Problems:
• 1. In the re0 driver patch post, change "gigE" to "gigabit Ethernet" and give the passage between "map = sc->rl_ldata.rl_tx_dmamap[*idx];" and "(m_new != NULL)", inclusive.
• 2. Recast the entries between the lines holding "The height and width of the screenshot is (384, 512)." and "No, smooth skin", inclusive, as a numbered list, skipping blank lines. Leave the pictures out of the answer.

Excerpted passage:

I was working on this when I fried my motherboard.  I have two sets of
patches for the re0 and managed to do some testing.  I didn't, however,
have the opportunity to perform my 19Mbps multicast stream.
Unfortunately, I couldn't find a comparable MB and now have an sk0
instead of re0.  So I won't be able to assist with this driver anymore.

The patches are broken into 2:

	Just the m_defrag() patch.
	Using bus_dmamap_load_mbuf_sg() as suggested by Scott.

The first is trivial, the second a little more involved.

Since I've had issues with attachments, I'll include as text as well as
attach.

Cheers,
Sean

First patch (just m_defrag() stuff):

--- sys/dev/re/if_re.c.orig	Wed Oct 19 14:39:32 2005
+++ sys/dev/re/if_re.c	Wed Oct 19 14:40:13 2005
@@ -1901,40 +1901,26 @@
 	arg.sc = sc;
 	arg.rl_idx = *idx;
 	arg.rl_maxsegs = sc->rl_ldata.rl_tx_free;
-	if (arg.rl_maxsegs > 4)
-		arg.rl_maxsegs -= 4;
 	arg.rl_ring = sc->rl_ldata.rl_tx_list;
 
 	map = sc->rl_ldata.rl_tx_dmamap[*idx];
+
+	/*
+	 * Network performance is extremely poor in gigE mode without
+	 * defragmenting each time.  It is believed this might be an
+	 * issue with the realtek part not being able to DMA anything
+	 * smaller than a complete segment.
+	 */
+	m_new = m_defrag(*m_head, M_DONTWAIT);
+	if (m_new != NULL)
+		*m_head = m_new;
+
 	error = bus_dmamap_load_mbuf(sc->rl_ldata.rl_mtag, map,
 	    *m_head, re_dma_map_desc, &arg, BUS_DMA_NOWAIT);
 
-	if (error && error != EFBIG) {
+	if (error) {
 		if_printf(sc->rl_ifp, "can't map mbuf (error %d)\n", error);
 		return (ENOBUFS);
-	}
-
-	/* Too many segments to map, coalesce into a single mbuf */
-
-	if (error || arg.rl_maxsegs == 0) {
-		m_new = m_defrag(*m_head, M_DONTWAIT);
-		if (m_new == NULL)

Listed entries:
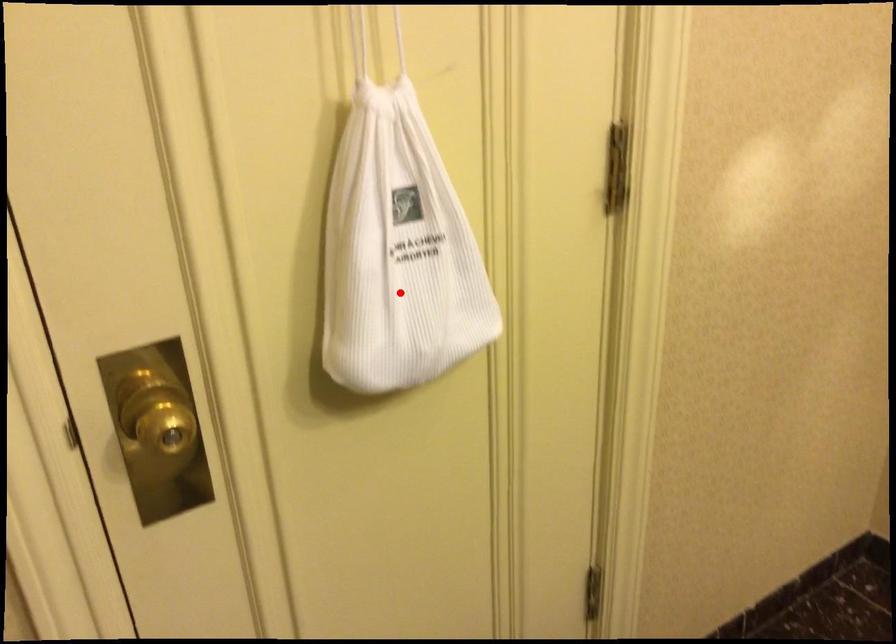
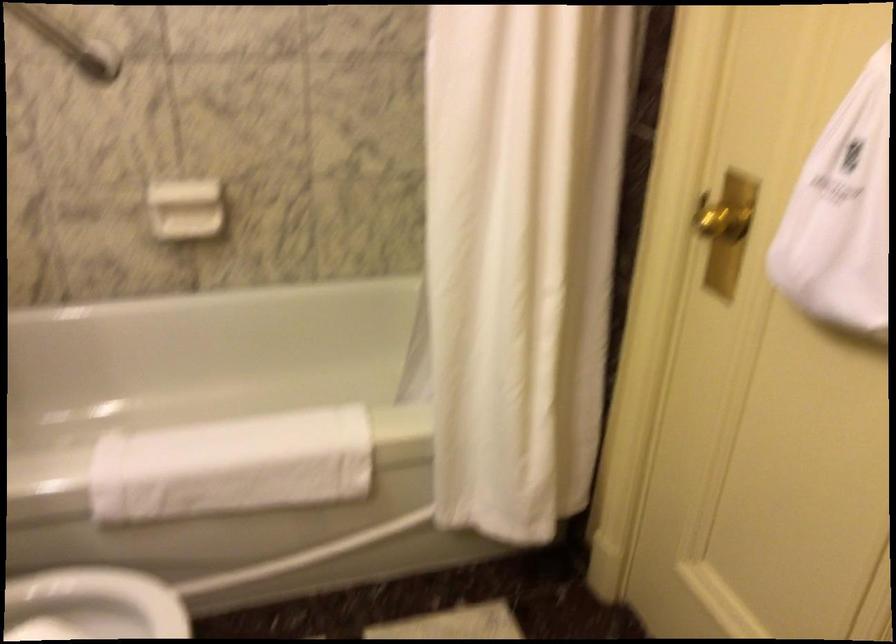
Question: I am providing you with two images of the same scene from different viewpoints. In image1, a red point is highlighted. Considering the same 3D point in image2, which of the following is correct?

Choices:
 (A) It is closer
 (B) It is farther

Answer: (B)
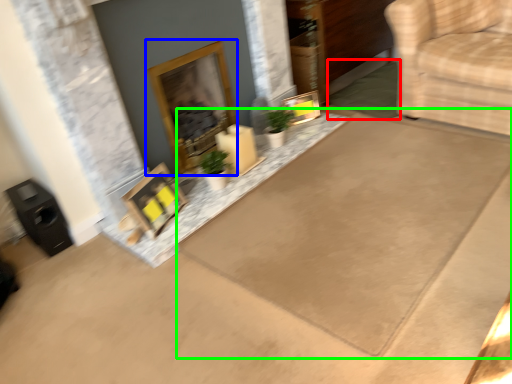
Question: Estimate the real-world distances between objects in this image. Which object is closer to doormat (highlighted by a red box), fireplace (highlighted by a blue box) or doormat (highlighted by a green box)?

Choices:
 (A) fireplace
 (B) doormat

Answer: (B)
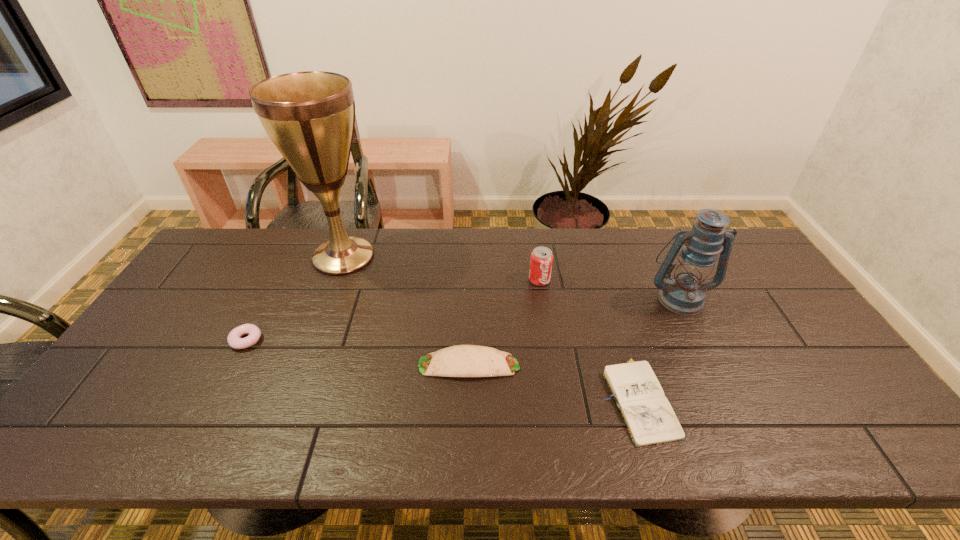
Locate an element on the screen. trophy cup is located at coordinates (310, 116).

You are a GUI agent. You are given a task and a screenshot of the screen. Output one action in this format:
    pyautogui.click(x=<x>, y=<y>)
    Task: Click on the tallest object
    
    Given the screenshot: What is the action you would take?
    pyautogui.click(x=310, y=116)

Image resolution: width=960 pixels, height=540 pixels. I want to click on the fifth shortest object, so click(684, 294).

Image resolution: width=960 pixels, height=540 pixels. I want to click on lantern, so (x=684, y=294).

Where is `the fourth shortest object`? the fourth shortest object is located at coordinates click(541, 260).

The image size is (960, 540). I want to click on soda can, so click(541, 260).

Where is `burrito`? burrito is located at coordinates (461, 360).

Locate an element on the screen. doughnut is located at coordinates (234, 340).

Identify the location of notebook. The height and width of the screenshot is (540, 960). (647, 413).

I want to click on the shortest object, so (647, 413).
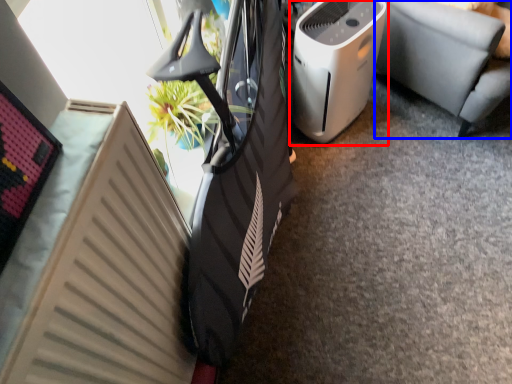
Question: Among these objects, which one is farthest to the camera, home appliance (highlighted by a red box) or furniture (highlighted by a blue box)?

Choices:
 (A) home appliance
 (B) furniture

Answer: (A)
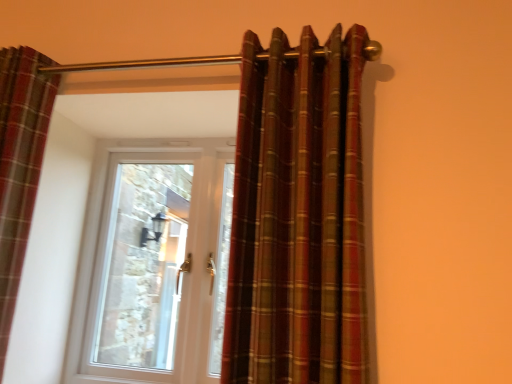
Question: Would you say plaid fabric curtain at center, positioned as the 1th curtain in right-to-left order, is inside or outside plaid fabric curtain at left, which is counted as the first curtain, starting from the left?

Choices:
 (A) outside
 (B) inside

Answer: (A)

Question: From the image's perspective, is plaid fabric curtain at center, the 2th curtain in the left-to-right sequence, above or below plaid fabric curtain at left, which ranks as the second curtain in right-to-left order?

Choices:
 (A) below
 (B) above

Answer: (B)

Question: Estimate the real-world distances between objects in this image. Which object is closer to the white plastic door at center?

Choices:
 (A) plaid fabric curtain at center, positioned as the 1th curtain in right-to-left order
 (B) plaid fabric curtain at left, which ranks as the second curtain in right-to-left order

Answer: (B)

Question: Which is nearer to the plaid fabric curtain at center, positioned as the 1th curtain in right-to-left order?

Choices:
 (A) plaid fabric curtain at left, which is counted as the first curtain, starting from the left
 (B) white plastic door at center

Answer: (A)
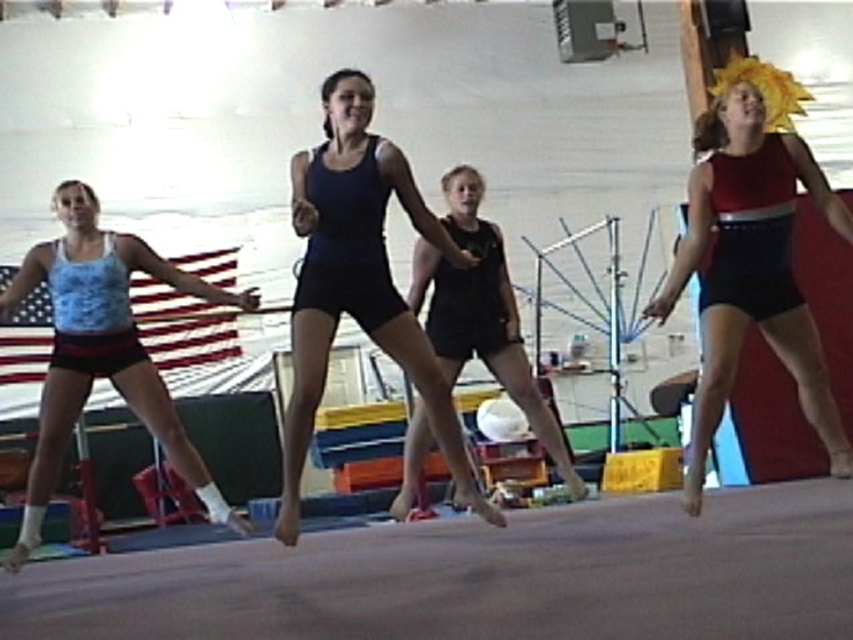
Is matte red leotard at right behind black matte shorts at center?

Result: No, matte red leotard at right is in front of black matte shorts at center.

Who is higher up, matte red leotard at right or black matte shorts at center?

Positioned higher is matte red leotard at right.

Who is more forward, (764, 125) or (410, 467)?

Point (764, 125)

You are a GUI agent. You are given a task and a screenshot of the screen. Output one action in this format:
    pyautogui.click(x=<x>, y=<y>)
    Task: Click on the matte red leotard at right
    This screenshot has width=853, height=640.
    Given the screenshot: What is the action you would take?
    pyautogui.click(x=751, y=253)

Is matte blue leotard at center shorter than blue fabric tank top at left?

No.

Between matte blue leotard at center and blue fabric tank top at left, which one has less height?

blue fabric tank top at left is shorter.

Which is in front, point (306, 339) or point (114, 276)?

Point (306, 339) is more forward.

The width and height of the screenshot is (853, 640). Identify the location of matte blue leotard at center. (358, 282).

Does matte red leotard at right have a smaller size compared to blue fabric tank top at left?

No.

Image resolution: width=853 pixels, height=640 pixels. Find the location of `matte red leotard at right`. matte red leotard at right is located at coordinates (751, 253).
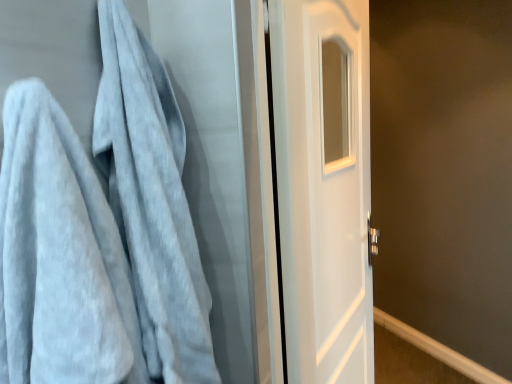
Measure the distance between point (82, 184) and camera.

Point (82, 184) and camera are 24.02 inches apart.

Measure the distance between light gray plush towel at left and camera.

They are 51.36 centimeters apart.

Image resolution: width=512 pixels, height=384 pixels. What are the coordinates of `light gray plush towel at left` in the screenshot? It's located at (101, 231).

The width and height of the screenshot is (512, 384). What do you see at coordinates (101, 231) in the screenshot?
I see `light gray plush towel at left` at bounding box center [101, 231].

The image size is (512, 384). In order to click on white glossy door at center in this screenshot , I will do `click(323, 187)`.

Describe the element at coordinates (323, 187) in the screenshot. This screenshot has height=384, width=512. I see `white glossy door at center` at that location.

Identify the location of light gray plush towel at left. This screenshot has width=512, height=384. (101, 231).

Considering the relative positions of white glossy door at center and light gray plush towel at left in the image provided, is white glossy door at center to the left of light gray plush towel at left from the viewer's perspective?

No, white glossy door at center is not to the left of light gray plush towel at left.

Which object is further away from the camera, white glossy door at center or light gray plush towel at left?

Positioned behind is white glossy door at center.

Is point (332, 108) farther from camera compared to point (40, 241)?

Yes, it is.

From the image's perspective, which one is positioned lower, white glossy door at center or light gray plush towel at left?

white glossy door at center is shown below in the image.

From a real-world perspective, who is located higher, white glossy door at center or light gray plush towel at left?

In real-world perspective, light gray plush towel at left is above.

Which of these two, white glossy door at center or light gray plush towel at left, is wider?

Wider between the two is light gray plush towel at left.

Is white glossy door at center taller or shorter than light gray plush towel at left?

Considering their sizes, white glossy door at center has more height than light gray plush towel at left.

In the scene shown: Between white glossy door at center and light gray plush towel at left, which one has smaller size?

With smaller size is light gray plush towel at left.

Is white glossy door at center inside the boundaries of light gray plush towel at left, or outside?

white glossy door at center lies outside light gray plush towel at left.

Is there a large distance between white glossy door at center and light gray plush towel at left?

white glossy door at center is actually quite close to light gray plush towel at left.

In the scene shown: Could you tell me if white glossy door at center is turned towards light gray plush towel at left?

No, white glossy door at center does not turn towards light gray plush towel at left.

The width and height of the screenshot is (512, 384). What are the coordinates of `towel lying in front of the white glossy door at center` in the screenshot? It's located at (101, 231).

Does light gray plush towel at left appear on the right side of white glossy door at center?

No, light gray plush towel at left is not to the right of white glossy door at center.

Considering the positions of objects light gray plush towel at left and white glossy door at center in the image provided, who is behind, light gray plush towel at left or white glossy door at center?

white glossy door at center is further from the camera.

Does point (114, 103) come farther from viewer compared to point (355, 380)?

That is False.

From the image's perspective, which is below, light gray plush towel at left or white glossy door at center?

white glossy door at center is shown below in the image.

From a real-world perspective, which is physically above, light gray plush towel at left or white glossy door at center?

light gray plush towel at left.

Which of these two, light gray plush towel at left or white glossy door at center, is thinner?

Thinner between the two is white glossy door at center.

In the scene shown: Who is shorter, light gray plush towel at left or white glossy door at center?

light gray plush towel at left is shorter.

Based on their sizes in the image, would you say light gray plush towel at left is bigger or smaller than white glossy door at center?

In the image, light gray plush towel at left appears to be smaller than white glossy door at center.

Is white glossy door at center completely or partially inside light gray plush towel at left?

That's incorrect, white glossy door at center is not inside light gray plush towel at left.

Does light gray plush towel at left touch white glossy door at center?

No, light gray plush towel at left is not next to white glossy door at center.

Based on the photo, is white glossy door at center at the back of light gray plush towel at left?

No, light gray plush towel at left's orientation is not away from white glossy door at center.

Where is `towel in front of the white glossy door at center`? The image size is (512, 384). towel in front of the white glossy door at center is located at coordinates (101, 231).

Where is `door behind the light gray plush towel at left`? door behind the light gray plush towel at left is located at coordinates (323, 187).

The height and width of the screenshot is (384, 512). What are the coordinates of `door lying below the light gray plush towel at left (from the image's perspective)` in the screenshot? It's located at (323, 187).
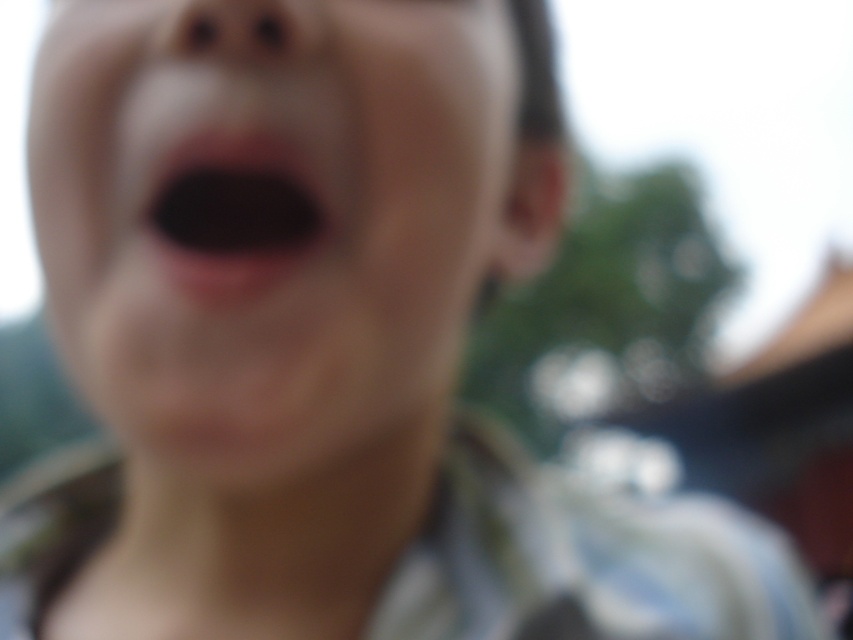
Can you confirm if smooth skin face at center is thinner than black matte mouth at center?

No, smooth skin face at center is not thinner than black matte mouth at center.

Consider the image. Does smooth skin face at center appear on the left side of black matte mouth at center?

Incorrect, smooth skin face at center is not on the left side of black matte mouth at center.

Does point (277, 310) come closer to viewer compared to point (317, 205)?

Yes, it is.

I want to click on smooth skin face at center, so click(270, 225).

Outputs for the tasks:
• 1.
map = sc->rl_ldata.rl_tx_dmamap[*idx];
+
+	/*
+	 * Network performance is extremely poor in gigabit Ethernet mode without
+	 * defragmenting each time.  It is believed this might be an
+	 * issue with the realtek part not being able to DMA anything
+	 * smaller than a complete segment.
+	 */
+	m_new = m_defrag(*m_head, M_DONTWAIT);
+	if (m_new != NULL)

• 2.
1. The height and width of the screenshot is (384, 512). What are the coordinates of `door lying below the light gray plush towel at left (from the image's perspective)` in the screenshot? It's located at (323, 187).
2. Can you confirm if smooth skin face at center is thinner than black matte mouth at center?
3. No, smooth skin face at center is not thinner than black matte mouth at center.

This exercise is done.